A further focus is on the voluntary nature of customary law and customary courts which are accessible to those who voluntarily subject themselves to customary law and traditional courts.

As I have alluded to in the beginning, this is Bill is fundamentally different from the previous versions.  We have taken every effort to address the concerns raised in respect of the two previous Bills which were introduced into Parliament in 2008 and 2012.  We have addressed concerns which were raised in relation to the role of women, the right to opt out and in and what was perceived as an entrenchment of tribal boundaries.   

The revised Bill recognises the other levels of dispute resolution in the traditional justice system. The main object of the Bill is to create a uniform legislative framework, regulating the role and functions of traditional courts in the resolution of certain disputes, in accordance with constitutional imperatives and values.

The Bill is intended to improve access to justice as these courts are easily accessible to local communities, dispense justice speedily and cheaply.  Although legal representation is excluded, the system allows assistance of women and other vulnerable members of society.

Traditional courts must be constituted of women and men pursuant to promoting the right to equality as contemplated in section 9 of the Constitution. The courts are required to promote and protect the representation and participation of women, as parties and members of the courts.  It requires the Minister and the Commission for Gender Equality to put measures in place to promote gender equality in these courts and to report annually thereon to Parliament.  Before any proceedings of a court begin, the traditional leader or delegated person convening the court must say a pledge that he or she will protect and promote the values enshrined in the Constitution. 

The orders that a court may make as set out in the Bill, differ from the previous Bills and address the concerns that were raised. While the previous Bills provided for the imposition of fines and the deprivation of customary law benefits, among others, the Bill does not provide for these, which could lead to abuses.  The emphasis is on restorative justice measures, for instance compensation and redress, which are aimed at restoring relations between parties and promoting social cohesion. 

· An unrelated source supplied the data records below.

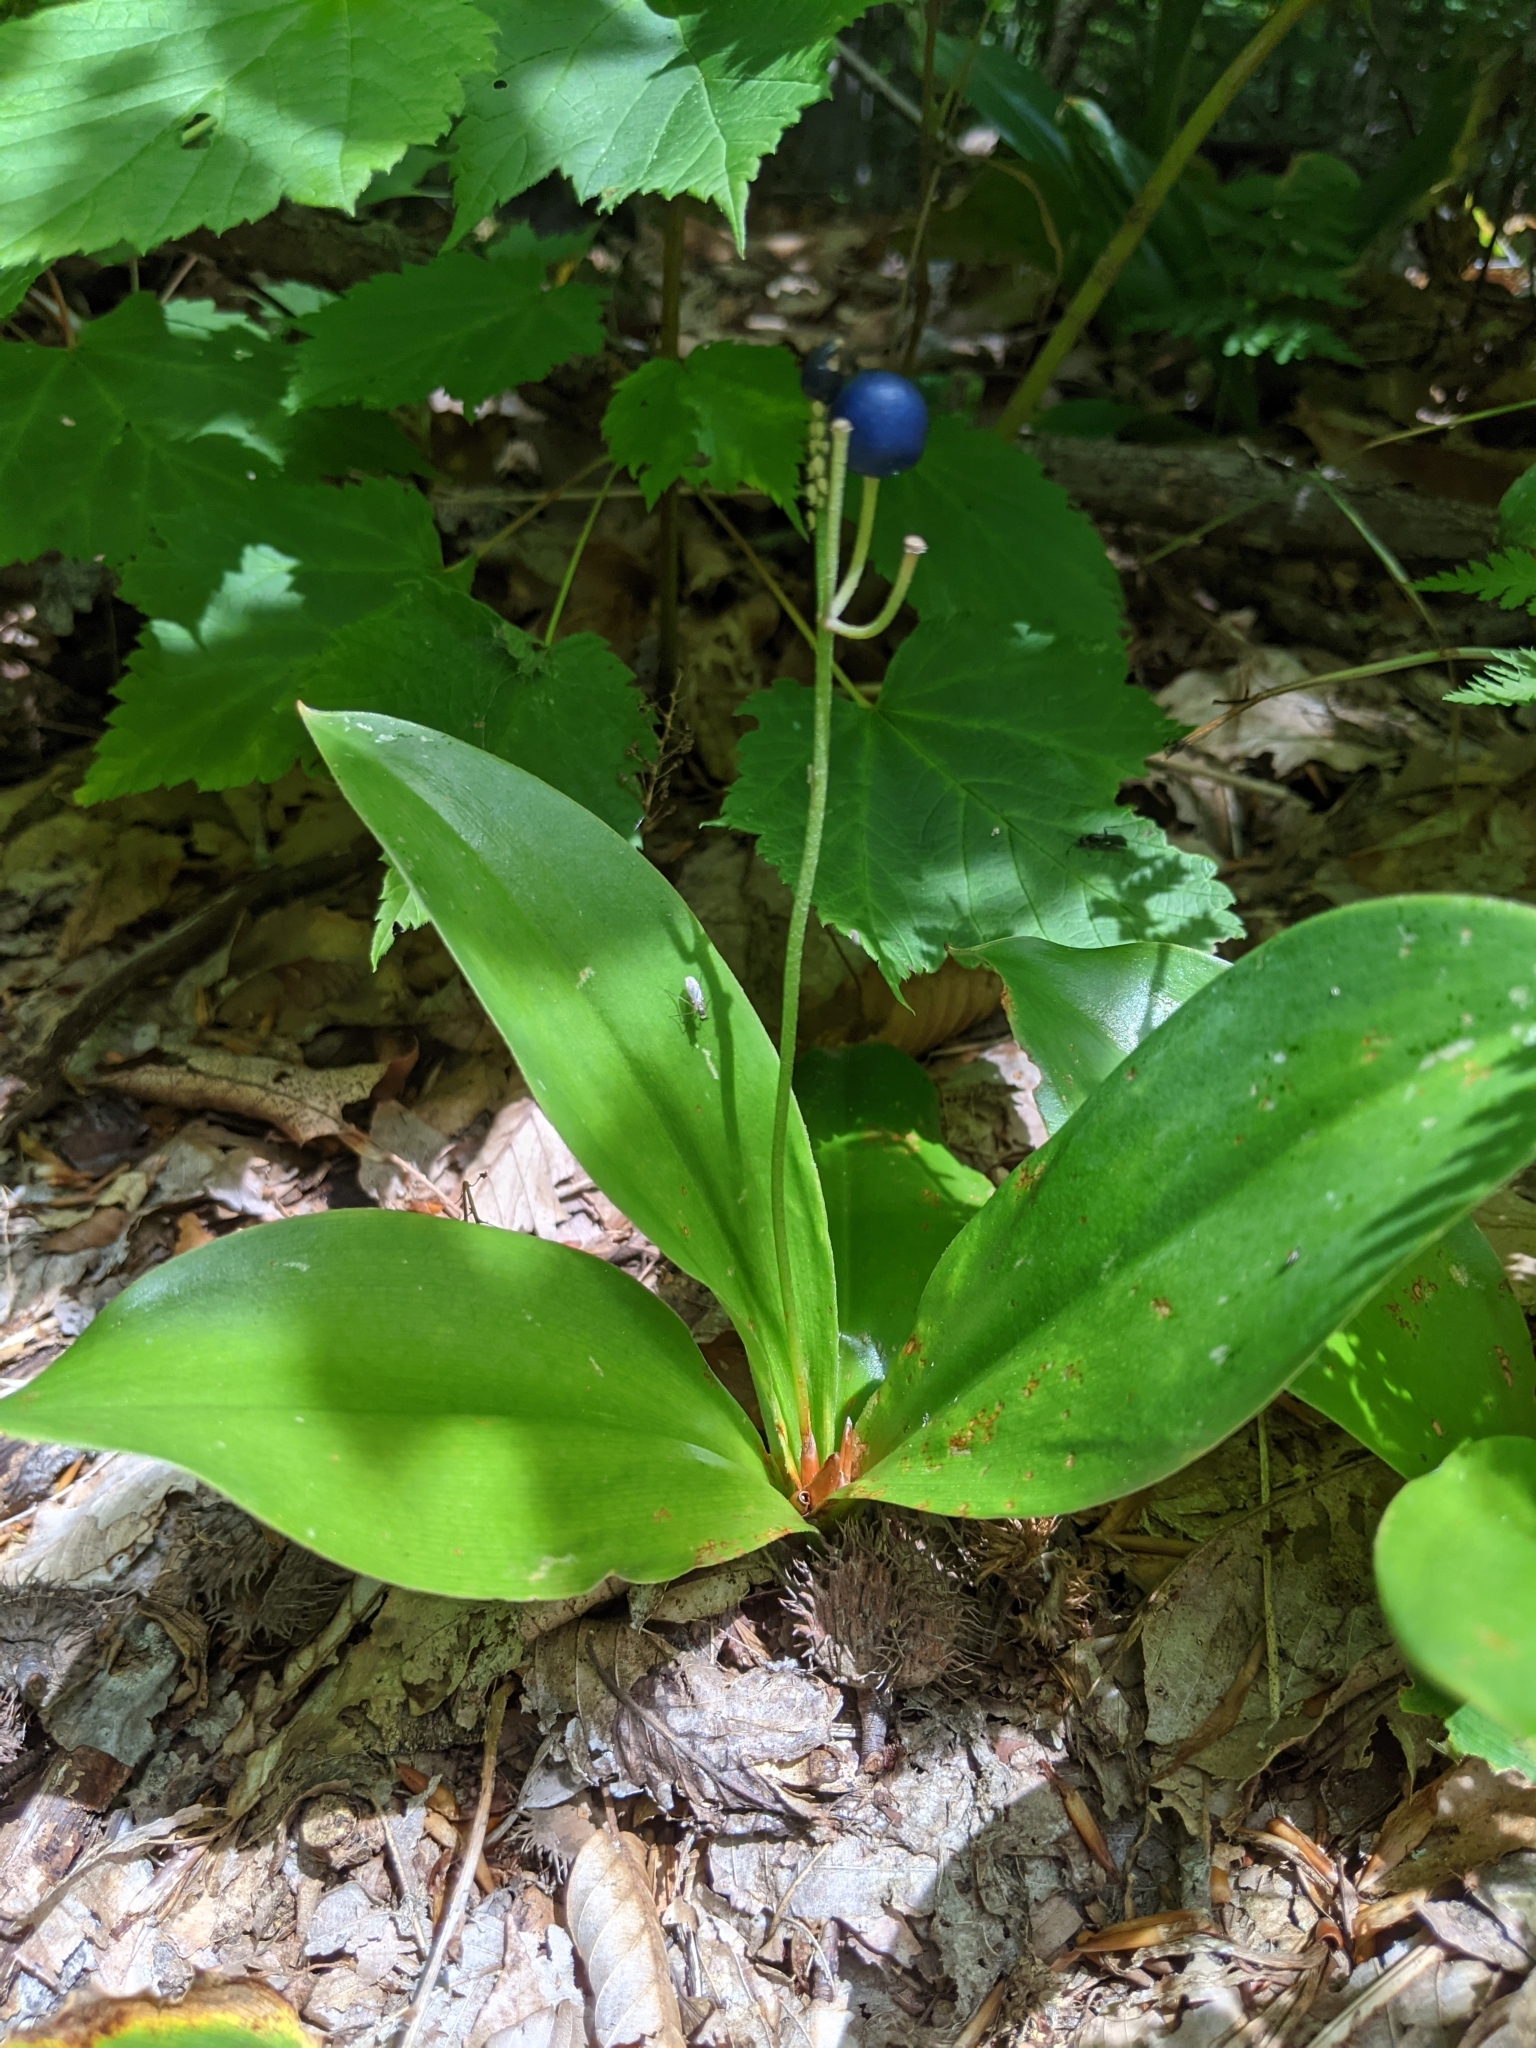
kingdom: Plantae
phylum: Tracheophyta
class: Liliopsida
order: Liliales
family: Liliaceae
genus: Clintonia
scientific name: Clintonia borealis
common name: Yellow clintonia
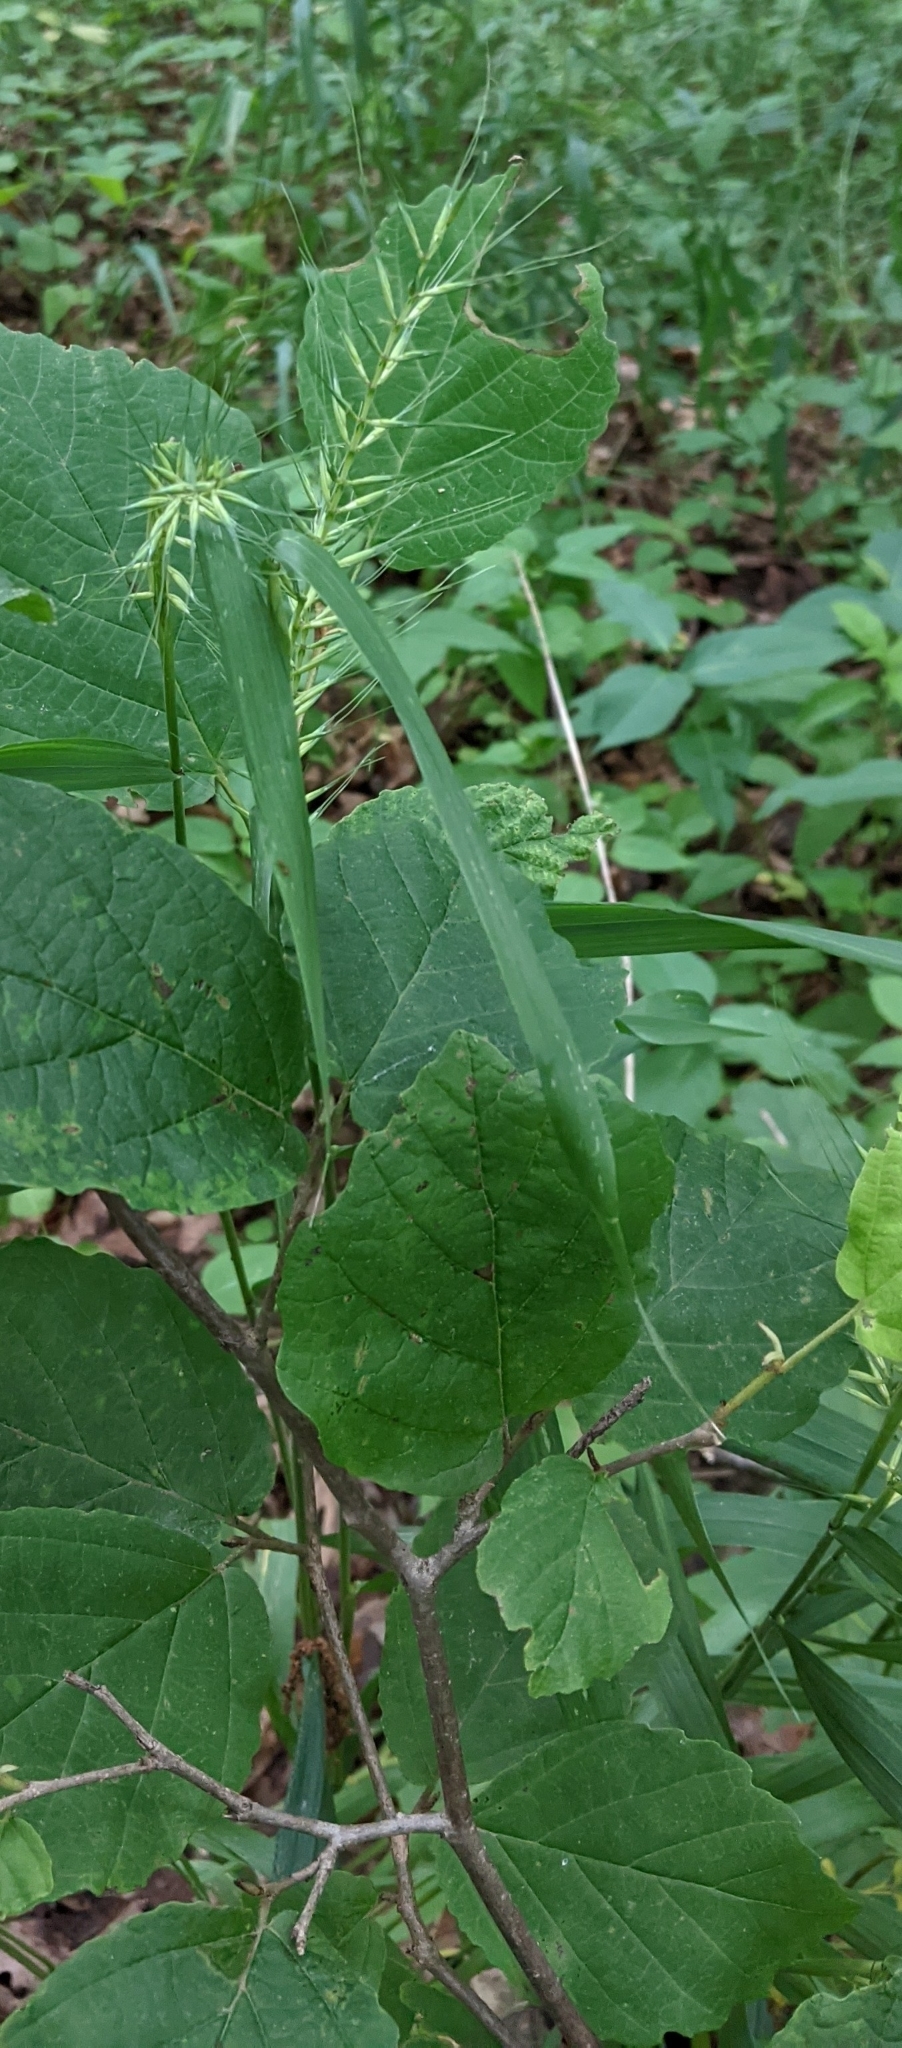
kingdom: Plantae
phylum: Tracheophyta
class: Liliopsida
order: Poales
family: Poaceae
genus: Elymus
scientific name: Elymus hystrix
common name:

The payment of compensation may, however, not exceed the value of the damage giving rise to the dispute or the amount determined by the Minister by notice in the Gazette from time to time, whichever is the lesser.  Any community service ordered must be for the good of the community and not for the benefit of any member of the court or a traditional leader

Provision is made for the review of procedural short-comings in the High Court, for instance if the court was not properly constituted or the parties were not allowed to be represented by persons of their choice. The High Court can confirm, alter, set aside or correct the order made by a traditional court, set aside or correct the proceedings of the traditional court, make the order the traditional court ought to have made or remit the case to the traditional court to deal with in the matter ordered by the High Court.  These reviews will contribute to precedents and enhance jurisprudence in matters of this nature.

We believe that the enactment of this Bill will benefit millions of people who continue to lead the traditional African way of life and equally these courts enhance access to justice for all who choose to use these courts as an alternative vehicle to resolve disputes.

Deputy Minister and officials will be able to comment on the technical aspects of the Bill which may be raised in relation to the Bill.